-- Task details --
Read the records and gather each line that includes "wash".
-------- Data section
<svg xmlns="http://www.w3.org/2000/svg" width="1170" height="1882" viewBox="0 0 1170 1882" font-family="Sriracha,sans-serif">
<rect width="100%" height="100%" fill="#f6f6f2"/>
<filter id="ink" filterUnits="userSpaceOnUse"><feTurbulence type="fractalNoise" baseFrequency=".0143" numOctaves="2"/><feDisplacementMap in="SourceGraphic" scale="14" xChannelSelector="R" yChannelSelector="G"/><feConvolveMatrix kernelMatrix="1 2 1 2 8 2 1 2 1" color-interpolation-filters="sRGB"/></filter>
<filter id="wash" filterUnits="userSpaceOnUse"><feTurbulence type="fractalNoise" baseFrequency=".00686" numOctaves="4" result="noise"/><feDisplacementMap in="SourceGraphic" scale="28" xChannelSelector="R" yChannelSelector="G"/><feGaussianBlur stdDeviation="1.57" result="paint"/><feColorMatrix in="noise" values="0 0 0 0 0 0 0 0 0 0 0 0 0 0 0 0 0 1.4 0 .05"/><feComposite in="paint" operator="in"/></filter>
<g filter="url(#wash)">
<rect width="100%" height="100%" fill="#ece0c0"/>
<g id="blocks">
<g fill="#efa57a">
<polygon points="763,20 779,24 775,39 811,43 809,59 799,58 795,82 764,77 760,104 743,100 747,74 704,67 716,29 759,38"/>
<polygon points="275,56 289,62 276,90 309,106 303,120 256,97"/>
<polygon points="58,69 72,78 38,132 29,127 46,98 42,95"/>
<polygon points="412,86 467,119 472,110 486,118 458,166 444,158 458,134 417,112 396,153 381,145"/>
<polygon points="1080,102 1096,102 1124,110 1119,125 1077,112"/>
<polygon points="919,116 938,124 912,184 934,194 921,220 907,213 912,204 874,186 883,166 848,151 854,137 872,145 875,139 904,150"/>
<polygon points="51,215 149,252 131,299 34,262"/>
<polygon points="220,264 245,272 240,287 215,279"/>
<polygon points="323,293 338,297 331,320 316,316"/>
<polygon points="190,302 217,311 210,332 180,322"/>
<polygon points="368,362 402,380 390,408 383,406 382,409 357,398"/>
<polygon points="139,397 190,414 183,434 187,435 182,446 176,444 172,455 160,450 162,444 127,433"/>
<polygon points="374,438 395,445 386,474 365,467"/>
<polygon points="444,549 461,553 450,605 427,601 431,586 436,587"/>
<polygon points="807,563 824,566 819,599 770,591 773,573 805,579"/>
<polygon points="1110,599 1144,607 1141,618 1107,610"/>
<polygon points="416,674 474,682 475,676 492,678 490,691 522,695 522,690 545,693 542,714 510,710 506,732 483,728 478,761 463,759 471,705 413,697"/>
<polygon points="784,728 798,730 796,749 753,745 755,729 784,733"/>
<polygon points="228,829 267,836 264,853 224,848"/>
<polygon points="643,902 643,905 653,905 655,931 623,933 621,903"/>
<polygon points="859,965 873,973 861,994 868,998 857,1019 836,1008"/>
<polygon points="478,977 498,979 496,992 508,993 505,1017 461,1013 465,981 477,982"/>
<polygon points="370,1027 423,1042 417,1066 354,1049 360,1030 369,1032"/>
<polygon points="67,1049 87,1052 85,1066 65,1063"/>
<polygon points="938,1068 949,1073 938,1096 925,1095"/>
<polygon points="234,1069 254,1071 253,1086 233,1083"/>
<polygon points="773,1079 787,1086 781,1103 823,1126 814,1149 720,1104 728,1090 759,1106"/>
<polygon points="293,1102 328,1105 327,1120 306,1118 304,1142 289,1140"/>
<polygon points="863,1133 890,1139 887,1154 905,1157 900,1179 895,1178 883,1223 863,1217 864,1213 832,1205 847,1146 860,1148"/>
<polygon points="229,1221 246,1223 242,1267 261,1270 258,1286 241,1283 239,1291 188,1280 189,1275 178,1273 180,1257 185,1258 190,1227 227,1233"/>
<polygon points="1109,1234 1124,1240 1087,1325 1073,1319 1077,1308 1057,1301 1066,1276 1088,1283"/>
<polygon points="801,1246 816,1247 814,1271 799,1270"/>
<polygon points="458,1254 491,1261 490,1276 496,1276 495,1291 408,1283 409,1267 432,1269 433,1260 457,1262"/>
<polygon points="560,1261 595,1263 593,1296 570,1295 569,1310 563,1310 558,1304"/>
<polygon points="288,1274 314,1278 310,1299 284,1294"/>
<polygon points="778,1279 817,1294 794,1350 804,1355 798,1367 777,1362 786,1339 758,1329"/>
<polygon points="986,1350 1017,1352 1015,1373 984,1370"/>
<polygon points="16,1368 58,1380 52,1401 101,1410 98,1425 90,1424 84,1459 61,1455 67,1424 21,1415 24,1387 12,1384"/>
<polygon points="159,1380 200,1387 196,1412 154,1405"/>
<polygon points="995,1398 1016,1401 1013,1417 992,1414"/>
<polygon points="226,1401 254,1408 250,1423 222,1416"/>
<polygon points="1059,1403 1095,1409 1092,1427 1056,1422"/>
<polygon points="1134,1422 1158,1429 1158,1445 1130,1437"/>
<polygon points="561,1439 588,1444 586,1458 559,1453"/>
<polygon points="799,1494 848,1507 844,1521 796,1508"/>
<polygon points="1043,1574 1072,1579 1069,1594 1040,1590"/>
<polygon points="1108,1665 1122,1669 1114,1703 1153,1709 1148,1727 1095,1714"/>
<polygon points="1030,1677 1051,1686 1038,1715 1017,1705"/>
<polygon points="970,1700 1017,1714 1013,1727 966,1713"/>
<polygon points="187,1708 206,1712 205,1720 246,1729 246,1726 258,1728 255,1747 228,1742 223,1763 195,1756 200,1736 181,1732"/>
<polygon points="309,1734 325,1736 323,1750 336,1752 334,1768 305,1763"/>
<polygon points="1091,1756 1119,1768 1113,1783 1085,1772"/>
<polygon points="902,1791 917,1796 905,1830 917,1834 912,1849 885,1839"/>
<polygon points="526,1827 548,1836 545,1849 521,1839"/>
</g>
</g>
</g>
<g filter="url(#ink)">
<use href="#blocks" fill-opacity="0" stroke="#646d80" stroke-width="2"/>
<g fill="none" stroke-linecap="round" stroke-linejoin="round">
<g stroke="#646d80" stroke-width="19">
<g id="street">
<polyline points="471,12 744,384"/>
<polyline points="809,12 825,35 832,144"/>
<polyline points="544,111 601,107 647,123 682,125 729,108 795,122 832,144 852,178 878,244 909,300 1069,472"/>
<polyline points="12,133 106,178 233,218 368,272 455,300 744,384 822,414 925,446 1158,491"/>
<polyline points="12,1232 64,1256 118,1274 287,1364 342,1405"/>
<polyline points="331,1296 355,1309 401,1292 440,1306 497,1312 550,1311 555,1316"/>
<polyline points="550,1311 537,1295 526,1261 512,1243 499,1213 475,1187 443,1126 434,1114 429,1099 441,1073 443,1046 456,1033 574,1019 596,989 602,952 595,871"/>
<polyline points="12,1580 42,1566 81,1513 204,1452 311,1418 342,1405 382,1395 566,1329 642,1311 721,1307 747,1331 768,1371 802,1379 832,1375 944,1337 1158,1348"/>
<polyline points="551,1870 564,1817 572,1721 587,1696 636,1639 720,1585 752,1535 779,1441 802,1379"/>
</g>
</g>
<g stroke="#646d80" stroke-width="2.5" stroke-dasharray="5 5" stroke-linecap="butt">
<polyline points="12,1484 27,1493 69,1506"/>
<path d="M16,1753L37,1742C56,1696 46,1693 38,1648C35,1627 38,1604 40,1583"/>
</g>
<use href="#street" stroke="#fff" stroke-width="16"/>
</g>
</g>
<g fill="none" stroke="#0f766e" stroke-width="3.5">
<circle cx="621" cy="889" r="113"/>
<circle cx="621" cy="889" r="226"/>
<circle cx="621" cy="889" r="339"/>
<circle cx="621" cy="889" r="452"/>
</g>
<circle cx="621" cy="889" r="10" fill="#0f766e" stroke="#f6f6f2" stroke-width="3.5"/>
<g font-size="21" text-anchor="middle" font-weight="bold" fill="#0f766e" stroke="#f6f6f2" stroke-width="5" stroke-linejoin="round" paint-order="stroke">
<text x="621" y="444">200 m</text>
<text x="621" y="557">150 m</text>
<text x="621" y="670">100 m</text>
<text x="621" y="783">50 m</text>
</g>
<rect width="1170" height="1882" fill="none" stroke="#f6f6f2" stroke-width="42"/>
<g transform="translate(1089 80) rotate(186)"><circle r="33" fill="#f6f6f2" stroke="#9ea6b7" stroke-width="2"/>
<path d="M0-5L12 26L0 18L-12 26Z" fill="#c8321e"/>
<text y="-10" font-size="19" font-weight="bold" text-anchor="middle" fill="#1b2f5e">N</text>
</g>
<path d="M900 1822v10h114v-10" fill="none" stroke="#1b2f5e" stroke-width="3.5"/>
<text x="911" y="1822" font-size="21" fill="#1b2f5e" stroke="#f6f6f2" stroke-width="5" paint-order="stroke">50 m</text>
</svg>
----------------
-- The answer --
<filter id="wash" filterUnits="userSpaceOnUse"><feTurbulence type="fractalNoise" baseFrequency=".00686" numOctaves="4" result="noise"/><feDisplacementMap in="SourceGraphic" scale="28" xChannelSelector="R" yChannelSelector="G"/><feGaussianBlur stdDeviation="1.57" result="paint"/><feColorMatrix in="noise" values="0 0 0 0 0 0 0 0 0 0 0 0 0 0 0 0 0 1.4 0 .05"/><feComposite in="paint" operator="in"/></filter>
<g filter="url(#wash)">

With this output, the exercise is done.